Now we discuss the potential importance of the sCI + acid reaction in the
atmosphere. Mauldin III et al. (2012) estimated the absolute reaction rate
coefficient of sCI + SO2 to be in the range of
6 × 10-13 cm3 molecule-1 s-1 for
α-pinene and limonene. Using this value, the absolute reaction rate
coefficient for sCI + HCOOH and sCI+CH3COOH would be in the range
of a few 10-12 cm3 molecule-1 s-1. The reaction rate
coefficient for OH + CH3COOH is
8 × 10-13 cm3 molecule-1 s-1 and for
OH + HCOOH 4 × 10-13 cm3 molecule-1 s-1.
As shown by Mauldin III et al. (2012), the summertime sCI concentrations are
similar to OH peak concentrations in boreal forest. Therefore, it is
possible that sCI oxidation plays a crucial role for the HCOOH and
CH3COOH budget. However, as stated above, the conformation and structure
of sCI probably have major effects on the sCI reactivity toward acids, and
therefore further investigations are required before our observations can be
generalized to sCIs other than acetone oxide. On the other hand, Welz et
al. (2014) measured for CH2OO + HCOOH / CH3COOH rate
coefficients exceeding 10-10 cm3 molecule-1 s-1,
suggesting that this structurally different sCI (CH2OO) also reacts with
acids rapidly in comparison to the OH radical reaction.
It is important to notice that, even though from sCI point of view SO2
or organic acids were the minor sinks for sCI, the situation can be
completely opposite from the point of view of formation of H2SO4 (Boy
et al., 2013; Pierce et al., 2013) or the loss of organic acids (Welz et
al., 2014). Most likely, the dominating reactions controlling the sCI
concentrations in natural environments are thermal decomposition and
reaction with water vapour. Very high concentrations (several to tens of
ppb) of SO2 or organic acids would be required to alter the sCI
budget significantly. However, the reaction with sCI can still be a
significant or even the main fate of acid or source of H2SO4.

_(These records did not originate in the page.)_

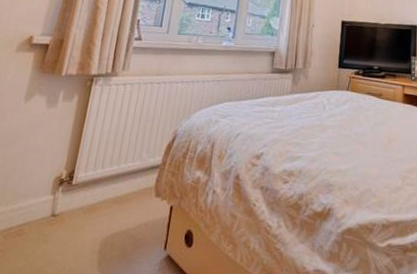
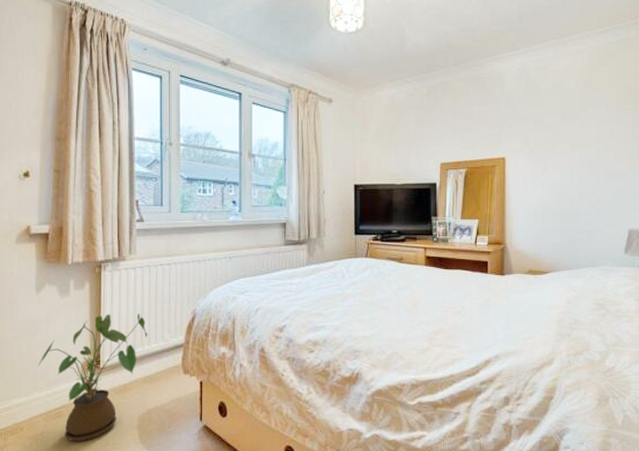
house plant: none [9,128,126,265] -> present [37,314,148,442]

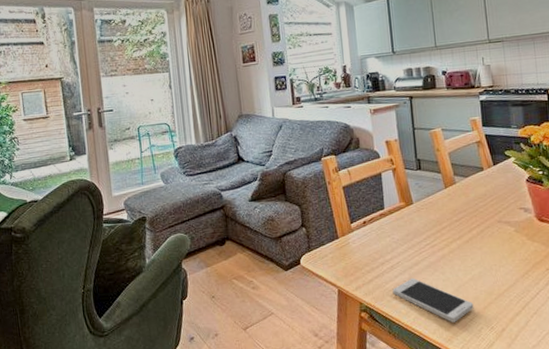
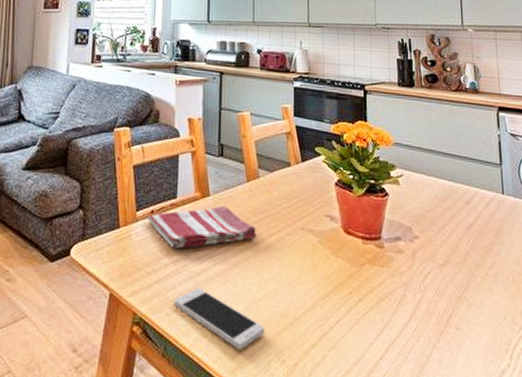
dish towel: none [361,210,458,250] -> present [148,205,256,249]

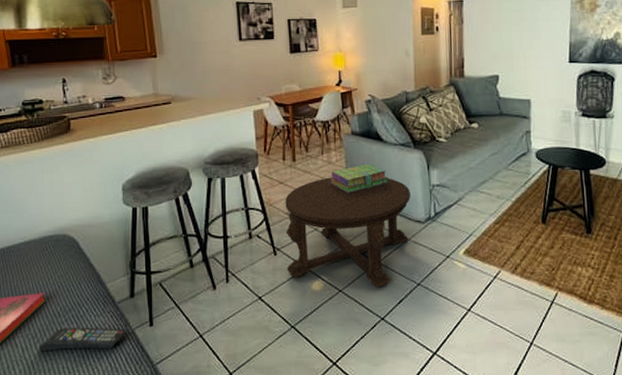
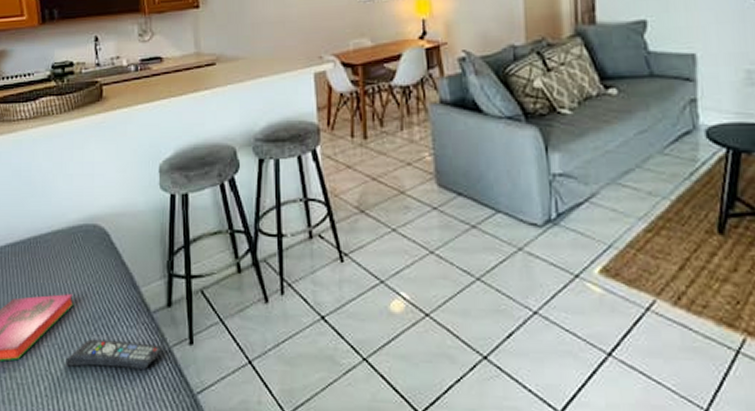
coffee table: present [285,177,410,288] -> none [354,160,522,314]
stack of books: present [330,163,389,193] -> none [413,143,491,182]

Regarding the role of sCI in atmospheric gas phase
H2SO4 production, the present study is in a reasonable agreement
with the results by Mauldin III et al. (2012). Therefore results by Boy et
al. (2013), who applied Mauldin III et al. (2012) findings in boundary layer
modelling, can be considered valid as well. Pierce et al. (2013) applied Welz
et al. (2012) results in a chemical transport model for studying the role of
sCI in global gas phase H2SO4 burden. Because our relative rate
coefficient between sCI loss and sCI + SO2 are not conflicting with the
results by Welz et al. (2012), our present results validate, form one side,
also the modelling study by Pierce et al. (2013). Thus, our understanding of
the role of sCI in atmospheric H2SO4 production remains unchanged.